Watson P J, Sawrie Stephen M, Greene Roger L, Arredondo Rudy
Department of Psychology, University of Tennessee at Chattanooga, 37403-2598, USA.
J Pers Assess. 2002 Aug;79(1):85-109. doi: 10.1207/S15327752JPA7901_06.
According to one hypothesis, self-report measures of narcissism help describe a psychological continuum related to self-esteem. Most of the previous support for this idea appeared in studies of undergraduates responding to the Narcissistic Personality Inventory (NPI; Raskin & Hall, 1981) along with other self-report instruments. In this project, results consistent with the continuum hypothesis were obtained when Minnesota Multiphasic Personality Inventory-2 (MMPI-2; Butcher, Dahlstrom, Graham, Tellegen, & Kaemmer, 1989) narcissism scales were correlated with depression in adults receiving treatment for alcoholism.

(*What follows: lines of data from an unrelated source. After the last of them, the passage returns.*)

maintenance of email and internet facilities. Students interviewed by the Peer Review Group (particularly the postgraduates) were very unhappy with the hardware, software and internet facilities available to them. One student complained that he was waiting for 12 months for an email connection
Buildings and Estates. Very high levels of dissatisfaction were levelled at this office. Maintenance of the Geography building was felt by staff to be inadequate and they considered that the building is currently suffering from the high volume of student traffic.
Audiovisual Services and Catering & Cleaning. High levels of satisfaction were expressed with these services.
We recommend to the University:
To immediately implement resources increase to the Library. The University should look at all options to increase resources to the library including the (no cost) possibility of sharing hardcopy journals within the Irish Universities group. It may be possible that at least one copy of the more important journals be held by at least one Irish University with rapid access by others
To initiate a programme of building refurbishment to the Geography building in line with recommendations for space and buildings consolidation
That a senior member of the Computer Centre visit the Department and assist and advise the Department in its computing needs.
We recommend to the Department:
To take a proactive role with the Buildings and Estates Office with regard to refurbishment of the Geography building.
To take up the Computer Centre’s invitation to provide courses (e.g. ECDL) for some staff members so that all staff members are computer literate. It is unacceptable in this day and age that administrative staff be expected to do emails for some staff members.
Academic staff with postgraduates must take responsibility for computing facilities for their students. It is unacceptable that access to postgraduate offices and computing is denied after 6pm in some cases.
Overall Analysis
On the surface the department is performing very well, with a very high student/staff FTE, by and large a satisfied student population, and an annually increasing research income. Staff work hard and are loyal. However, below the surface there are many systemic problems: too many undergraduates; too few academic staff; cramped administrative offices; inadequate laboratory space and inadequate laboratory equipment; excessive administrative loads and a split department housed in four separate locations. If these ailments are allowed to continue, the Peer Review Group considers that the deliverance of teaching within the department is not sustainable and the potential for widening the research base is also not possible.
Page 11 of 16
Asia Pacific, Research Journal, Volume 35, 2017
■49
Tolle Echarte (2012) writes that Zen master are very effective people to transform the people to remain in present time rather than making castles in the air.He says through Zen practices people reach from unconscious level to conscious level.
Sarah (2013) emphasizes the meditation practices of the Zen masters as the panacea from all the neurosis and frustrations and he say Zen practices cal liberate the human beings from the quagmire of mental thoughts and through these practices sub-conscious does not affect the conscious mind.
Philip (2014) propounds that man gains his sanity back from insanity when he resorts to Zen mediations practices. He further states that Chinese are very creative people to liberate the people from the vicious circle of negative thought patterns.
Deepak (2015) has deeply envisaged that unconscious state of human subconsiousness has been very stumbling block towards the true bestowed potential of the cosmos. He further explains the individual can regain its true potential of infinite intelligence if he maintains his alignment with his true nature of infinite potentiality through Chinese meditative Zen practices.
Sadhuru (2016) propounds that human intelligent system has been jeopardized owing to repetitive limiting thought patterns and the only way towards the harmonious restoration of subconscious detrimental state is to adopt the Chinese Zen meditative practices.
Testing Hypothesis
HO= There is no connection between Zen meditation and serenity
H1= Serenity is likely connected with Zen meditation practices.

Essentially identical outcomes emerged in a second sample of state psychiatric hospital patients. A third study upheld the hypothesis when narcissism scales were correlated with clinical assessments rather than self-reports of depression. None of these findings were easily explained in terms of alternative interpretations of self-reported narcissism, and these data demonstrate that empirical support for the continuum hypothesis was not limited to the NPI, undergraduates, or self-report measures.